→ **Ordem de serviço A**
Copie do texto sobre cerveja a parte que vai de "A cerveja fabricada" até "um adubo orgânico.", trocando "compostagem" por "reciclagem".
→ **Ordem de serviço B**
Continue o texto sobre cerveja a partir do ponto em que ele termina.

┌─ Trecho fornecido

A cerveja fabricada por Samuel, a Big Bang, é informal, feita dentro de casa, para consumo próprio e para amigos. “Essa situação não é simplesmente uma decisão nossa. A legislação brasileira é proibitiva para a produção caseira, pois a produção de cerveja é considerada de alto impacto, por conta da quantidade de água e de resíduo do malte que ela gera”, explica. Segundo ele, a produção por mês chegou a 150 litros por mês, o que é muito pouco comparado às indústrias. A destinação do bagaço do malte é a compostagem, que produz, ao final, um adubo orgânico.
Andamento do caso
Em comunicado, atualizado na sexta (17), a Secretaria de Estado de Saúde de Minas Gerais (SES) afirmou que foram notificados 18 casos suspeitos de intoxicação exógena por dietilenoglicol. Segundo a note, "está definido como caso suspeito todo indivíduo residente ou visitante de Minas Gerais que ingeriu cerveja da marca 'Backer', a partir de outubro de 2019 e iniciou, em até 72 horas, sintomas gastrointestinais (náuseas e/ou vômitos e/ou dor abdominal) associados a, pelo menos um dos seguintes quadros: alterações da função renal, sinais e sintomas neurológicos (paralisia facial, borramentovisual, amaurose, alterações de sensório, paralisia descendente e crise convulsiva)".
Na terça (14), a Prefeitura de Pompéu afirmou, em nota, que uma paciente faleceu na cidade no dia 28 de dezembro com “sintomatologia característica da síndrome nefroneural”. Segundo o documento, ela esteve em Belo Horizonte entre os dias 15 e 21 de dezembro a passeio.
Segundo perícia realizada pela Polícia Civil, também divulgada na segunda (13), o resultado das amostras recolhidas no tanque de refrigeração de um dos toneis usados na produção de cerveja deu positivo para dietilenoglicol. “A substância já havia sido detectada em amostras de duas cervejas dos lotes L01 1348 e L02 1348, que foram fornecidas pelos familiares das vítimas de intoxicação, logo no início dos trabalhos de polícia judiciária. O sangue dessas pessoas foi analisado e também foi detectada a substância”

└─
┌─ Dados fornecidos

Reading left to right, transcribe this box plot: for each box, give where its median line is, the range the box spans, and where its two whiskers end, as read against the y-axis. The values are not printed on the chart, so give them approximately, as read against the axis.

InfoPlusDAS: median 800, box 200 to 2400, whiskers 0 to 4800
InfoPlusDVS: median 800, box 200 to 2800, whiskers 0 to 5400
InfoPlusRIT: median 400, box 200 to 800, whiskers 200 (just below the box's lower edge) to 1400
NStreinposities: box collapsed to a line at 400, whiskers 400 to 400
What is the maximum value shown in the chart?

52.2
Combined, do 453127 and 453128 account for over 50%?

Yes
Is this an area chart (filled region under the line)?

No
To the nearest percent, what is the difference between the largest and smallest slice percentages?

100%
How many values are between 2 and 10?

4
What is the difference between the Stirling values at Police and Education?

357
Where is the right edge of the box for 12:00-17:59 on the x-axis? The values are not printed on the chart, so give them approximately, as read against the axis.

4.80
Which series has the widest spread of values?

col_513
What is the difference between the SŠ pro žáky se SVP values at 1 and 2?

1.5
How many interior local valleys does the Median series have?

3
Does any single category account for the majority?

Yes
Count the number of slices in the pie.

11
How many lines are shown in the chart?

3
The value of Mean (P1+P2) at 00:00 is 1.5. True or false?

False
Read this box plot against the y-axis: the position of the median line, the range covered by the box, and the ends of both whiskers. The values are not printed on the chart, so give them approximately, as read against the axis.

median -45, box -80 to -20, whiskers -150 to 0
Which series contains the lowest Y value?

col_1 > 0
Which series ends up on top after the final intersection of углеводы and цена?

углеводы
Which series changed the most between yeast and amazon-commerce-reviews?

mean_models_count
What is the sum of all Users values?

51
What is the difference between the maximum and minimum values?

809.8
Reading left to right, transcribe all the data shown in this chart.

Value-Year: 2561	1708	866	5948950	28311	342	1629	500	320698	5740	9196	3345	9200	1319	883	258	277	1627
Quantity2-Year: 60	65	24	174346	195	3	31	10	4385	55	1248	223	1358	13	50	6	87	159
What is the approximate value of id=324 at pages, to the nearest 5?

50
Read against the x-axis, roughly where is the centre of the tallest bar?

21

└─

→ **Resposta A**
A cerveja fabricada por Samuel, a Big Bang, é informal, feita dentro de casa, para consumo próprio e para amigos. “Essa situação não é simplesmente uma decisão nossa. A legislação brasileira é proibitiva para a produção caseira, pois a produção de cerveja é considerada de alto impacto, por conta da quantidade de água e de resíduo do malte que ela gera”, explica. Segundo ele, a produção por mês chegou a 150 litros por mês, o que é muito pouco comparado às indústrias. A destinação do bagaço do malte é a reciclagem, que produz, ao final, um adubo orgânico.

→ **Resposta B**
O Ministério da Agricultura, Pecuária e Abastecimento (Mapa), em nota emitida na segunda (13), intimou a Backer a recolher do mercado todos os produtos fabricados de outubro de 2019 até a presente data. “As análises exploratórias, realizadas pelos Laboratórios Federais de Defesa Agropecuária nas amostras dos produtos Belorizontina e Capixaba, confirmaram a presença dos contaminantes monoetilenoglicol e dietilenoglicol. Até o momento, três amostras foram analisadas”, diz o texto. Na semana passada, o Mapa realizou o fechamento cautelar da unidade Três Lobos da cervejaria, localizada em BH, e apreendeu 139 mil litros de cerveja engarrafada e 8.480 litros de chope.
A Backer afirma que não usa dietilenoglicol na linha de produção, e que neste momento prestará aos pacientes e familiares o suporte necessário, mesmo antes de qualquer conclusão. “A cervejaria informa que continua colaborando, sem restrições, com as investigações. A empresa segue apurando internamente o que poderia ter ocorrido com os lotes de cerveja apontados pela Polícia”, diz o texto.
Em coletiva nesta terça (14), a CEO da cervejaria, Paula Lebbos, garantiu nunca ter comprado ou aplicado a substância dietilenoglicol em seus tonéis para resfriamento.
"Nós sempre estivemos abertos às investigações. Peço a todos que não julguem as outras cervejarias artesanais pelo que está acontecendo com a Backer. O que eu preciso agora é que não bebam Belorizontina, quaisquer que sejam os lotes”, reforçou.
Última atualização em 17/01/2020 às 18:15.